[DATA IN THIS EXERCISE Boundary: Start]

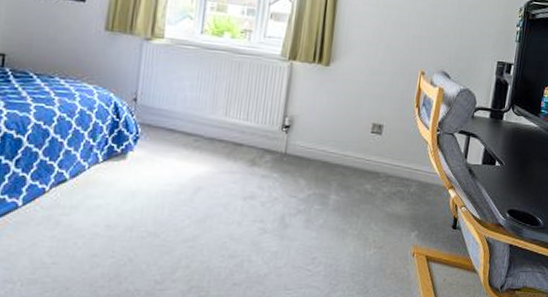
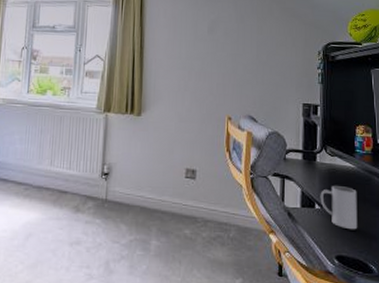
mug: none [501,144,536,186] -> present [320,186,358,230]

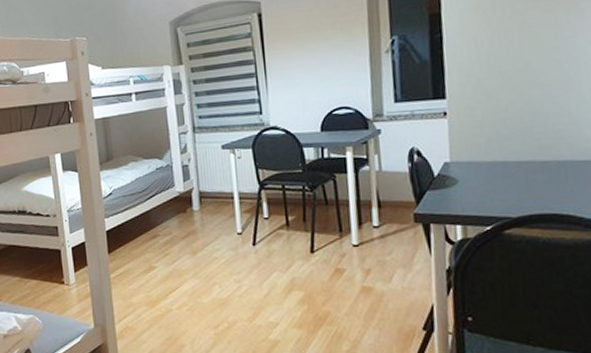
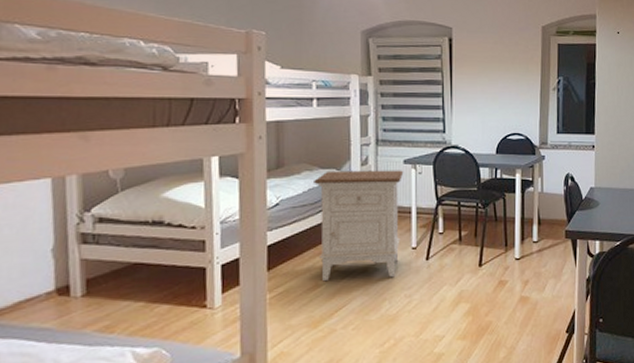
nightstand: none [140,155,225,265] -> present [314,170,404,282]

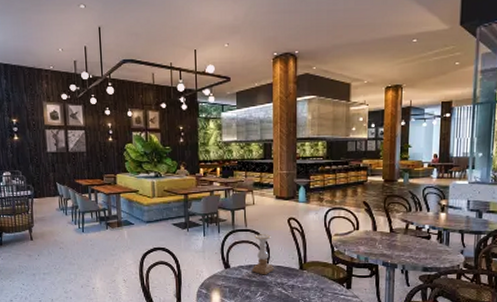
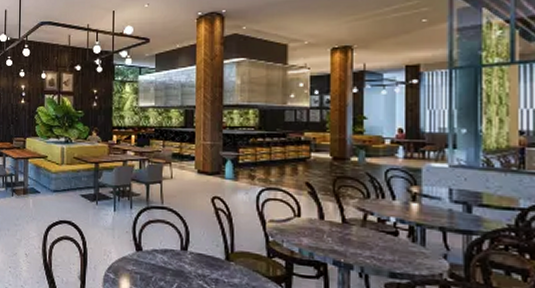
candle holder: present [251,234,275,275] -> none [167,213,195,264]

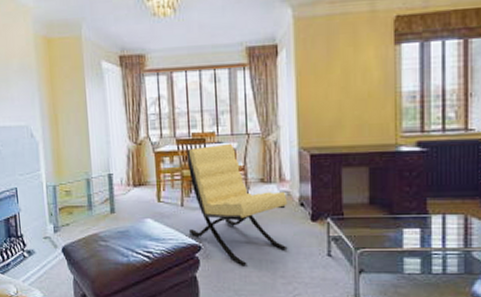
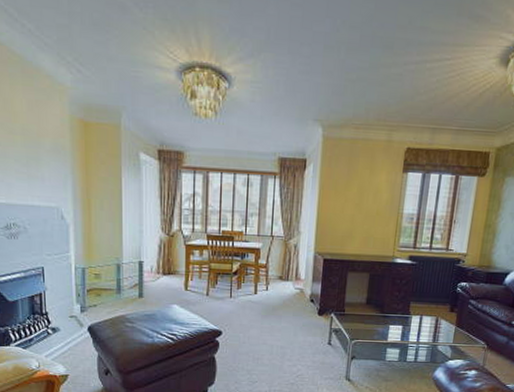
lounge chair: present [186,143,288,265] -> none [212,243,301,349]

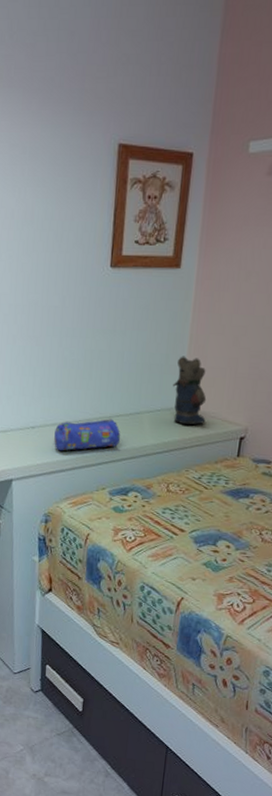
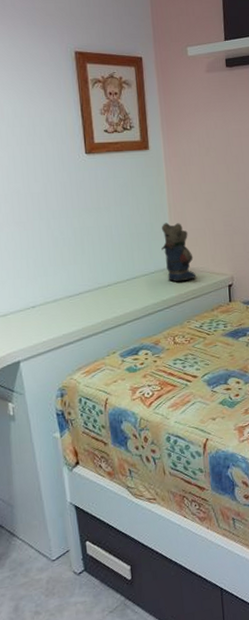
pencil case: present [54,417,121,451] -> none [56,286,123,325]

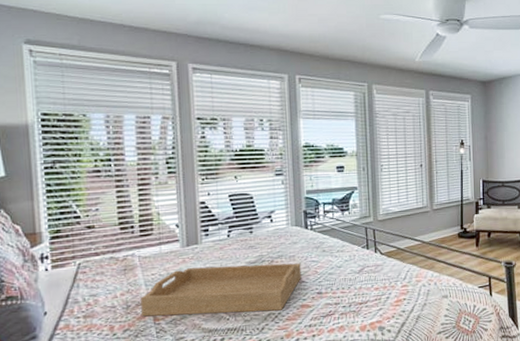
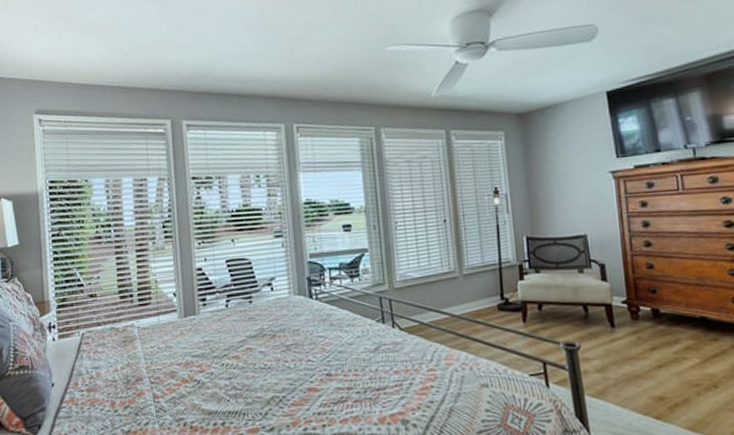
serving tray: present [141,263,302,317] -> none [140,338,307,394]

[DATA IN THIS EXERCISE Boundary: End]

Reproduce the entries above without change, omitting all pictures.

ANSWER SPACE:
mug: none [501,144,536,186] -> present [320,186,358,230]

nightstand: none [140,155,225,265] -> present [314,170,404,282]

candle holder: present [251,234,275,275] -> none [167,213,195,264]

lounge chair: present [186,143,288,265] -> none [212,243,301,349]

pencil case: present [54,417,121,451] -> none [56,286,123,325]

serving tray: present [141,263,302,317] -> none [140,338,307,394]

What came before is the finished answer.